### WORK TASK:
The records below need to be repeated exactly, with every picture left out.
*** AVAILABLE RECORDS ***
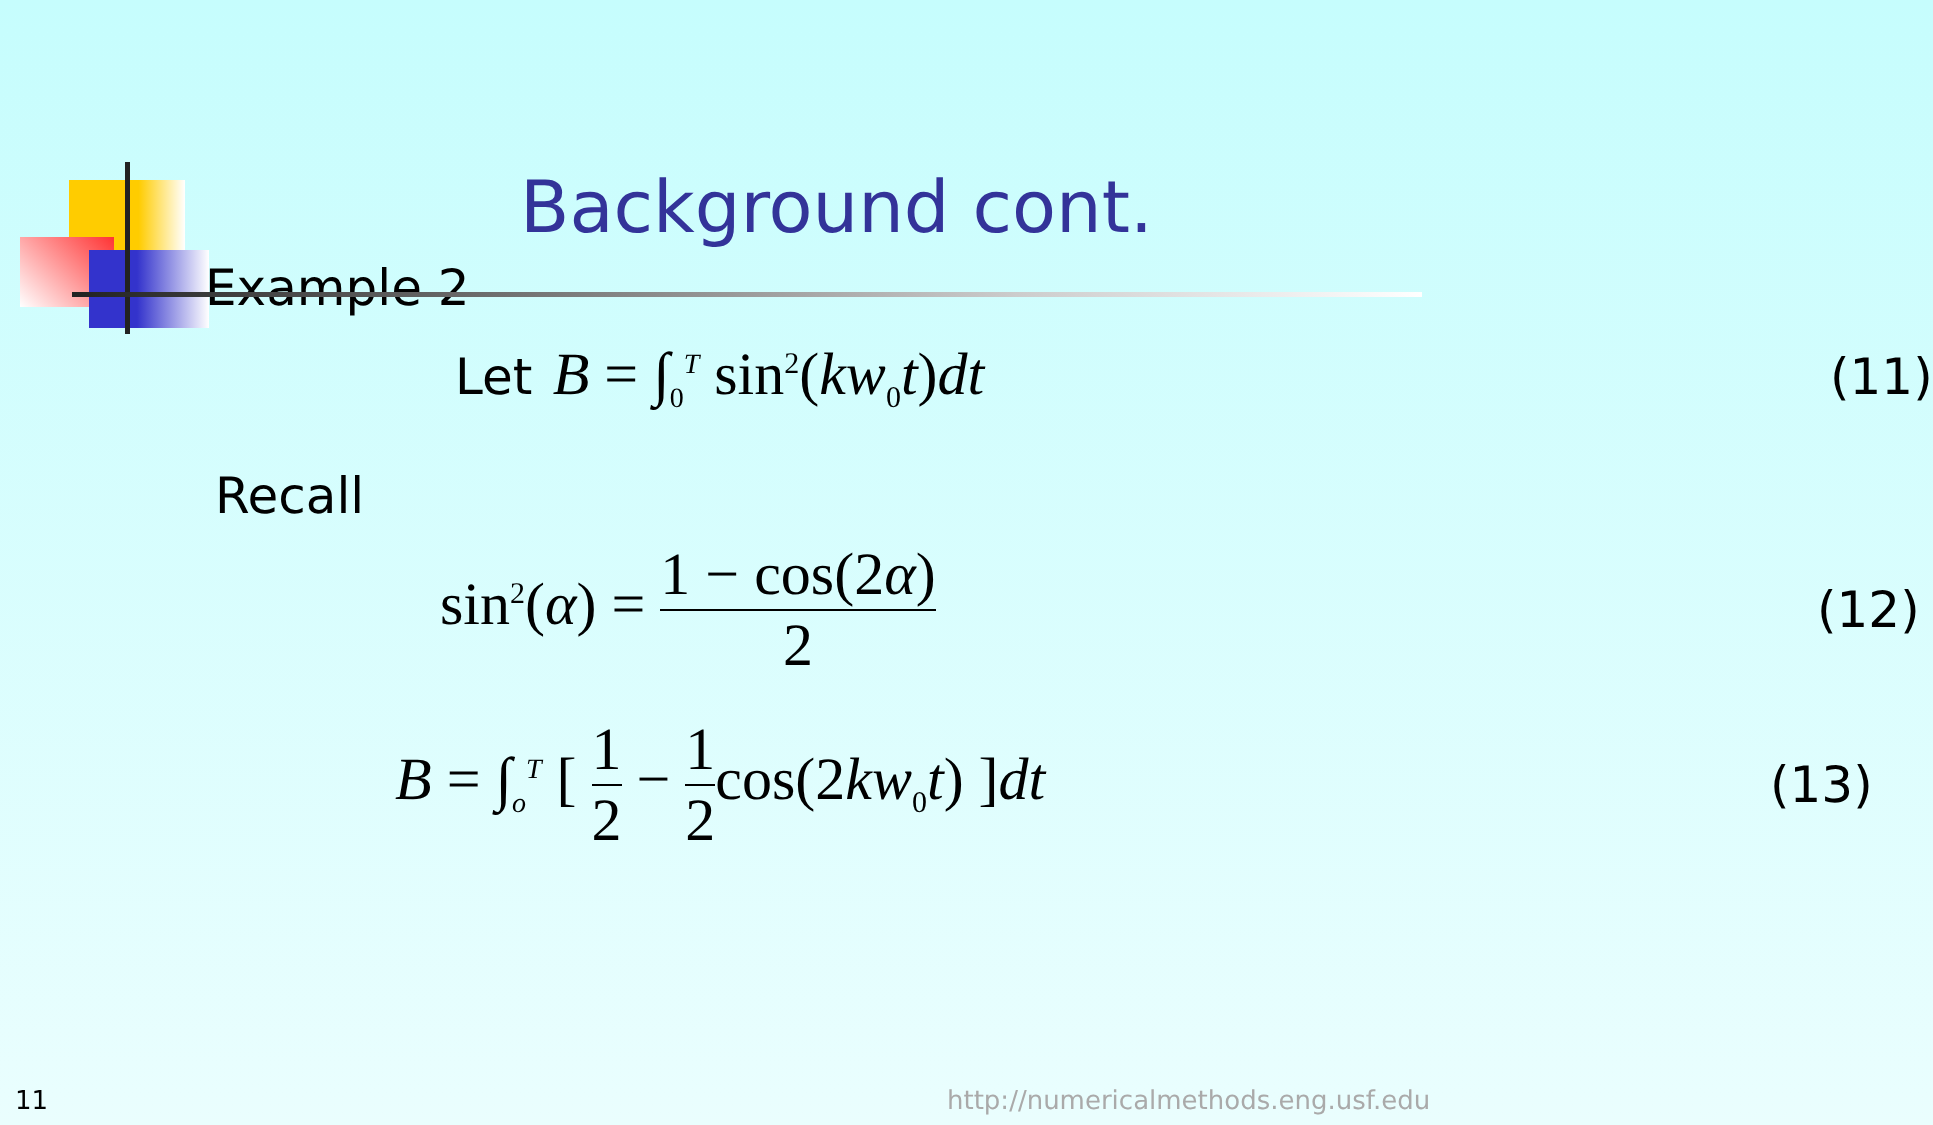Background cont.
Example 2
Let B = ∫<sub>0</sub><sup>T</sup> sin<sup>2</sup>(kw<sub>0</sub>t)dt (11)
Recall
sin<sup>2</sup>(α) = 1 − cos(2α) 2 (12)
B = ∫<sub>o</sub><sup>T</sup> [ 1 2 − 1 2cos(2kw<sub>0</sub>t) ]dt (13)
11
http://numericalmethods.eng.usf.edu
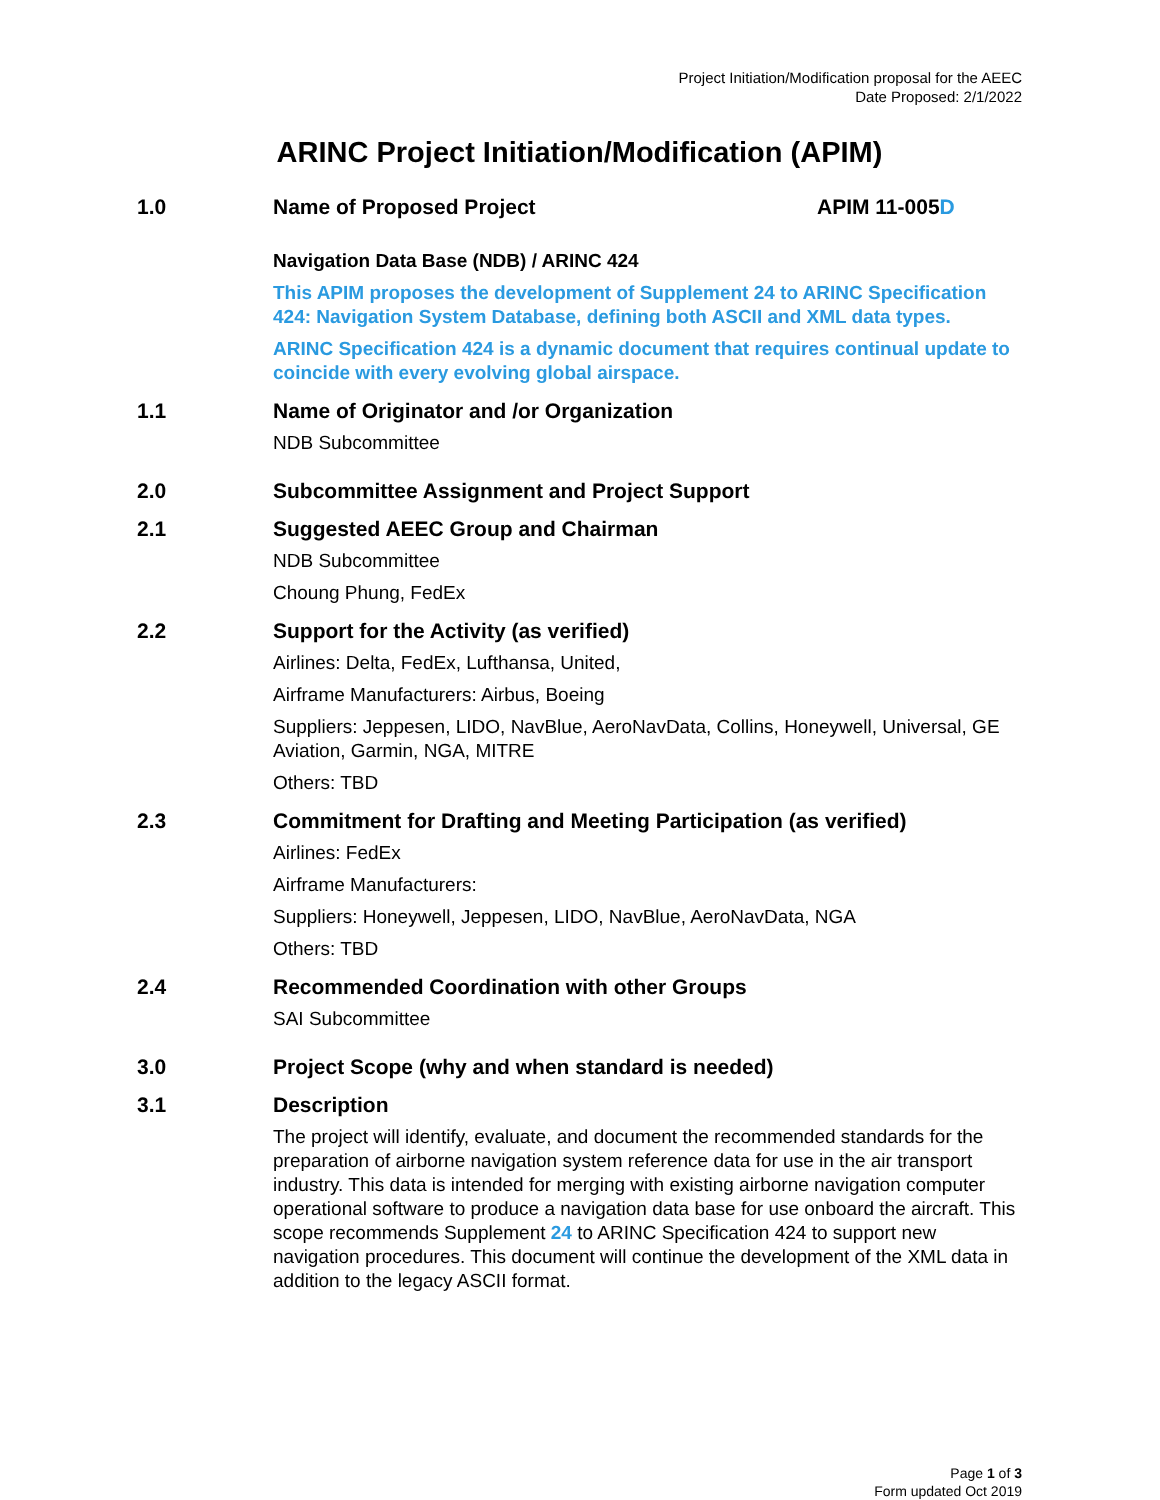Project Initiation/Modification proposal for the AEEC
Date Proposed: 2/1/2022
ARINC Project Initiation/Modification (APIM)
1.0 Name of Proposed Project APIM 11-005D
Navigation Data Base (NDB) / ARINC 424
This APIM proposes the development of Supplement 24 to ARINC Specification 424: Navigation System Database, defining both ASCII and XML data types.
ARINC Specification 424 is a dynamic document that requires continual update to coincide with every evolving global airspace.
1.1 Name of Originator and /or Organization
NDB Subcommittee
2.0 Subcommittee Assignment and Project Support
2.1 Suggested AEEC Group and Chairman
NDB Subcommittee
Choung Phung, FedEx
2.2 Support for the Activity (as verified)
Airlines: Delta, FedEx, Lufthansa, United,
Airframe Manufacturers: Airbus, Boeing
Suppliers: Jeppesen, LIDO, NavBlue, AeroNavData, Collins, Honeywell, Universal, GE Aviation, Garmin, NGA, MITRE
Others: TBD
2.3 Commitment for Drafting and Meeting Participation (as verified)
Airlines: FedEx
Airframe Manufacturers:
Suppliers: Honeywell, Jeppesen, LIDO, NavBlue, AeroNavData, NGA
Others: TBD
2.4 Recommended Coordination with other Groups
SAI Subcommittee
3.0 Project Scope (why and when standard is needed)
3.1 Description
The project will identify, evaluate, and document the recommended standards for the preparation of airborne navigation system reference data for use in the air transport industry. This data is intended for merging with existing airborne navigation computer operational software to produce a navigation data base for use onboard the aircraft. This scope recommends Supplement 24 to ARINC Specification 424 to support new navigation procedures. This document will continue the development of the XML data in addition to the legacy ASCII format.
Page 1 of 3
Form updated Oct 2019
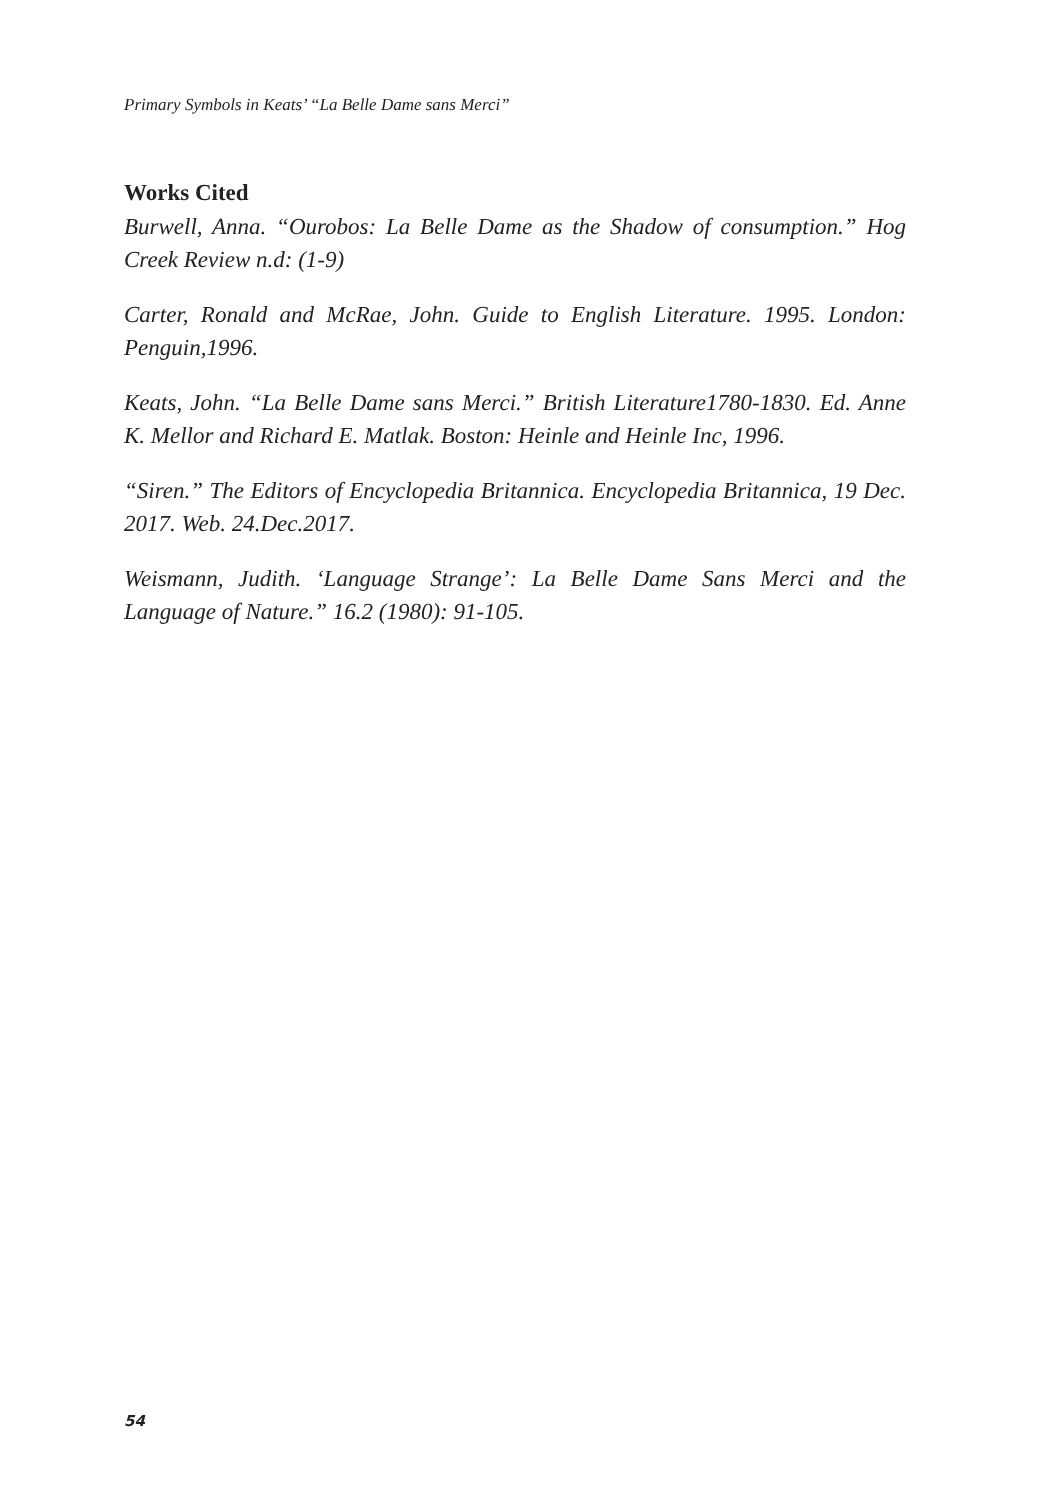Primary Symbols in Keats’ “La Belle Dame sans Merci”
Works Cited
Burwell, Anna. “Ourobos: La Belle Dame as the Shadow of consumption.” Hog Creek Review n.d: (1-9)
Carter, Ronald and McRae, John. Guide to English Literature. 1995. London: Penguin,1996.
Keats, John. “La Belle Dame sans Merci.” British Literature1780-1830. Ed. Anne K. Mellor and Richard E. Matlak. Boston: Heinle and Heinle Inc, 1996.
“Siren.” The Editors of Encyclopedia Britannica. Encyclopedia Britannica, 19 Dec. 2017. Web. 24.Dec.2017.
Weismann, Judith. ‘Language Strange’: La Belle Dame Sans Merci and the Language of Nature.” 16.2 (1980): 91-105.
54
*** End of AVAILABLE RECORDS ***
### RESULT FOR THIS TASK:
Background cont.
Example 2
Let B = ∫<sub>0</sub><sup>T</sup> sin<sup>2</sup>(kw<sub>0</sub>t)dt (11)
Recall
sin<sup>2</sup>(α) = 1 − cos(2α) 2 (12)
B = ∫<sub>o</sub><sup>T</sup> [ 1 2 − 1 2cos(2kw<sub>0</sub>t) ]dt (13)
11
http://numericalmethods.eng.usf.edu
Project Initiation/Modification proposal for the AEEC
Date Proposed: 2/1/2022
ARINC Project Initiation/Modification (APIM)
1.0 Name of Proposed Project APIM 11-005D
Navigation Data Base (NDB) / ARINC 424
This APIM proposes the development of Supplement 24 to ARINC Specification 424: Navigation System Database, defining both ASCII and XML data types.
ARINC Specification 424 is a dynamic document that requires continual update to coincide with every evolving global airspace.
1.1 Name of Originator and /or Organization
NDB Subcommittee
2.0 Subcommittee Assignment and Project Support
2.1 Suggested AEEC Group and Chairman
NDB Subcommittee
Choung Phung, FedEx
2.2 Support for the Activity (as verified)
Airlines: Delta, FedEx, Lufthansa, United,
Airframe Manufacturers: Airbus, Boeing
Suppliers: Jeppesen, LIDO, NavBlue, AeroNavData, Collins, Honeywell, Universal, GE Aviation, Garmin, NGA, MITRE
Others: TBD
2.3 Commitment for Drafting and Meeting Participation (as verified)
Airlines: FedEx
Airframe Manufacturers:
Suppliers: Honeywell, Jeppesen, LIDO, NavBlue, AeroNavData, NGA
Others: TBD
2.4 Recommended Coordination with other Groups
SAI Subcommittee
3.0 Project Scope (why and when standard is needed)
3.1 Description
The project will identify, evaluate, and document the recommended standards for the preparation of airborne navigation system reference data for use in the air transport industry. This data is intended for merging with existing airborne navigation computer operational software to produce a navigation data base for use onboard the aircraft. This scope recommends Supplement 24 to ARINC Specification 424 to support new navigation procedures. This document will continue the development of the XML data in addition to the legacy ASCII format.
Page 1 of 3
Form updated Oct 2019
Primary Symbols in Keats’ “La Belle Dame sans Merci”
Works Cited
Burwell, Anna. “Ourobos: La Belle Dame as the Shadow of consumption.” Hog Creek Review n.d: (1-9)
Carter, Ronald and McRae, John. Guide to English Literature. 1995. London: Penguin,1996.
Keats, John. “La Belle Dame sans Merci.” British Literature1780-1830. Ed. Anne K. Mellor and Richard E. Matlak. Boston: Heinle and Heinle Inc, 1996.
“Siren.” The Editors of Encyclopedia Britannica. Encyclopedia Britannica, 19 Dec. 2017. Web. 24.Dec.2017.
Weismann, Judith. ‘Language Strange’: La Belle Dame Sans Merci and the Language of Nature.” 16.2 (1980): 91-105.
54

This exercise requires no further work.